• [Given entries]
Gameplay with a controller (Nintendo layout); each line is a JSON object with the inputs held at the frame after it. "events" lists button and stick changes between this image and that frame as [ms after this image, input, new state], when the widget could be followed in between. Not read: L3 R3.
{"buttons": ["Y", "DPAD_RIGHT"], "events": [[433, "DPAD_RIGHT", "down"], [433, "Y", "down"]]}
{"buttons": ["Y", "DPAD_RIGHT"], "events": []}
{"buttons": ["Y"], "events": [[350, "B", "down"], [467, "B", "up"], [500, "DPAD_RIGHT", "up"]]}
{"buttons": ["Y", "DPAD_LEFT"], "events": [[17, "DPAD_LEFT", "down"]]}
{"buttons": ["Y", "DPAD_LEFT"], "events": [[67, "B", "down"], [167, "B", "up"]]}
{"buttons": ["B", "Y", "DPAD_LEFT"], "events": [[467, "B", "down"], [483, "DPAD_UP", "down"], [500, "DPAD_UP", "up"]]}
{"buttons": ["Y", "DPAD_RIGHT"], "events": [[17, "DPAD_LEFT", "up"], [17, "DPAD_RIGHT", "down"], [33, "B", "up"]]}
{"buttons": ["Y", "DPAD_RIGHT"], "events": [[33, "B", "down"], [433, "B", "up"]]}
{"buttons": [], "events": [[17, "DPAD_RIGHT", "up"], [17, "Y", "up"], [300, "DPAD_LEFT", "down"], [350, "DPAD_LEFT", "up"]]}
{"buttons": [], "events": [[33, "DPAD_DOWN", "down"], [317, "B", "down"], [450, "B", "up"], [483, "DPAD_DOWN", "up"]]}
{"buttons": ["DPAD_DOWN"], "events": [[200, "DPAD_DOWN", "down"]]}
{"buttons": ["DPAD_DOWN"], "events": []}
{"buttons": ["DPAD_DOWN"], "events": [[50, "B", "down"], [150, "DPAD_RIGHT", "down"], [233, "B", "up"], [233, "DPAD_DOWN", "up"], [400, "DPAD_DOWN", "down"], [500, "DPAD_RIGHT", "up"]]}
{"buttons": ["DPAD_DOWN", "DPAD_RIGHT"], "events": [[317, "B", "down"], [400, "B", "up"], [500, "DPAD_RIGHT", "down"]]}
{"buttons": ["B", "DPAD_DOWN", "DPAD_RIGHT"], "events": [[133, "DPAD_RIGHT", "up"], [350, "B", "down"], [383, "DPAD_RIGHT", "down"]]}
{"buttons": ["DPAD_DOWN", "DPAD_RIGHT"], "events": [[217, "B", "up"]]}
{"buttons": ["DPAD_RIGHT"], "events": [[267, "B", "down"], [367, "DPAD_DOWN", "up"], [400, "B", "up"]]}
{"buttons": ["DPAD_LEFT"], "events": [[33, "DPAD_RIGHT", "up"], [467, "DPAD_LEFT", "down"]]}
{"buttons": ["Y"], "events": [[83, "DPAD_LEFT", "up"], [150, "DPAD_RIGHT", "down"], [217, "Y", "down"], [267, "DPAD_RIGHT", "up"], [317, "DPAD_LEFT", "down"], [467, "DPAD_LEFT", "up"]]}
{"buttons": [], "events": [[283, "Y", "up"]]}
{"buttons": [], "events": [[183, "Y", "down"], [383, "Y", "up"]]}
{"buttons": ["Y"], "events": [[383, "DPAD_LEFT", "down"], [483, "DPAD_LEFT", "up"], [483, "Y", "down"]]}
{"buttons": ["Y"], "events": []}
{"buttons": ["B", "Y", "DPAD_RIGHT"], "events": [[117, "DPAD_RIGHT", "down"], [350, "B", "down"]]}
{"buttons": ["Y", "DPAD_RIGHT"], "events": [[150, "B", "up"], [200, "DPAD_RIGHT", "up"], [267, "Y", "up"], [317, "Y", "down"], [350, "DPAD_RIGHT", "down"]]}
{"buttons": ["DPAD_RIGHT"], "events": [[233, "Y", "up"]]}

• [Task description] Output the full listing exactly, please.

• [The answer]
Gameplay with a controller (Nintendo layout); each line is a JSON object with the inputs held at the frame after it. "events" lists button and stick changes between this image and that frame as [ms after this image, input, new state], when the widget could be followed in between. Not read: L3 R3.
{"buttons": ["Y", "DPAD_RIGHT"], "events": [[433, "DPAD_RIGHT", "down"], [433, "Y", "down"]]}
{"buttons": ["Y", "DPAD_RIGHT"], "events": []}
{"buttons": ["Y"], "events": [[350, "B", "down"], [467, "B", "up"], [500, "DPAD_RIGHT", "up"]]}
{"buttons": ["Y", "DPAD_LEFT"], "events": [[17, "DPAD_LEFT", "down"]]}
{"buttons": ["Y", "DPAD_LEFT"], "events": [[67, "B", "down"], [167, "B", "up"]]}
{"buttons": ["B", "Y", "DPAD_LEFT"], "events": [[467, "B", "down"], [483, "DPAD_UP", "down"], [500, "DPAD_UP", "up"]]}
{"buttons": ["Y", "DPAD_RIGHT"], "events": [[17, "DPAD_LEFT", "up"], [17, "DPAD_RIGHT", "down"], [33, "B", "up"]]}
{"buttons": ["Y", "DPAD_RIGHT"], "events": [[33, "B", "down"], [433, "B", "up"]]}
{"buttons": [], "events": [[17, "DPAD_RIGHT", "up"], [17, "Y", "up"], [300, "DPAD_LEFT", "down"], [350, "DPAD_LEFT", "up"]]}
{"buttons": [], "events": [[33, "DPAD_DOWN", "down"], [317, "B", "down"], [450, "B", "up"], [483, "DPAD_DOWN", "up"]]}
{"buttons": ["DPAD_DOWN"], "events": [[200, "DPAD_DOWN", "down"]]}
{"buttons": ["DPAD_DOWN"], "events": []}
{"buttons": ["DPAD_DOWN"], "events": [[50, "B", "down"], [150, "DPAD_RIGHT", "down"], [233, "B", "up"], [233, "DPAD_DOWN", "up"], [400, "DPAD_DOWN", "down"], [500, "DPAD_RIGHT", "up"]]}
{"buttons": ["DPAD_DOWN", "DPAD_RIGHT"], "events": [[317, "B", "down"], [400, "B", "up"], [500, "DPAD_RIGHT", "down"]]}
{"buttons": ["B", "DPAD_DOWN", "DPAD_RIGHT"], "events": [[133, "DPAD_RIGHT", "up"], [350, "B", "down"], [383, "DPAD_RIGHT", "down"]]}
{"buttons": ["DPAD_DOWN", "DPAD_RIGHT"], "events": [[217, "B", "up"]]}
{"buttons": ["DPAD_RIGHT"], "events": [[267, "B", "down"], [367, "DPAD_DOWN", "up"], [400, "B", "up"]]}
{"buttons": ["DPAD_LEFT"], "events": [[33, "DPAD_RIGHT", "up"], [467, "DPAD_LEFT", "down"]]}
{"buttons": ["Y"], "events": [[83, "DPAD_LEFT", "up"], [150, "DPAD_RIGHT", "down"], [217, "Y", "down"], [267, "DPAD_RIGHT", "up"], [317, "DPAD_LEFT", "down"], [467, "DPAD_LEFT", "up"]]}
{"buttons": [], "events": [[283, "Y", "up"]]}
{"buttons": [], "events": [[183, "Y", "down"], [383, "Y", "up"]]}
{"buttons": ["Y"], "events": [[383, "DPAD_LEFT", "down"], [483, "DPAD_LEFT", "up"], [483, "Y", "down"]]}
{"buttons": ["Y"], "events": []}
{"buttons": ["B", "Y", "DPAD_RIGHT"], "events": [[117, "DPAD_RIGHT", "down"], [350, "B", "down"]]}
{"buttons": ["Y", "DPAD_RIGHT"], "events": [[150, "B", "up"], [200, "DPAD_RIGHT", "up"], [267, "Y", "up"], [317, "Y", "down"], [350, "DPAD_RIGHT", "down"]]}
{"buttons": ["DPAD_RIGHT"], "events": [[233, "Y", "up"]]}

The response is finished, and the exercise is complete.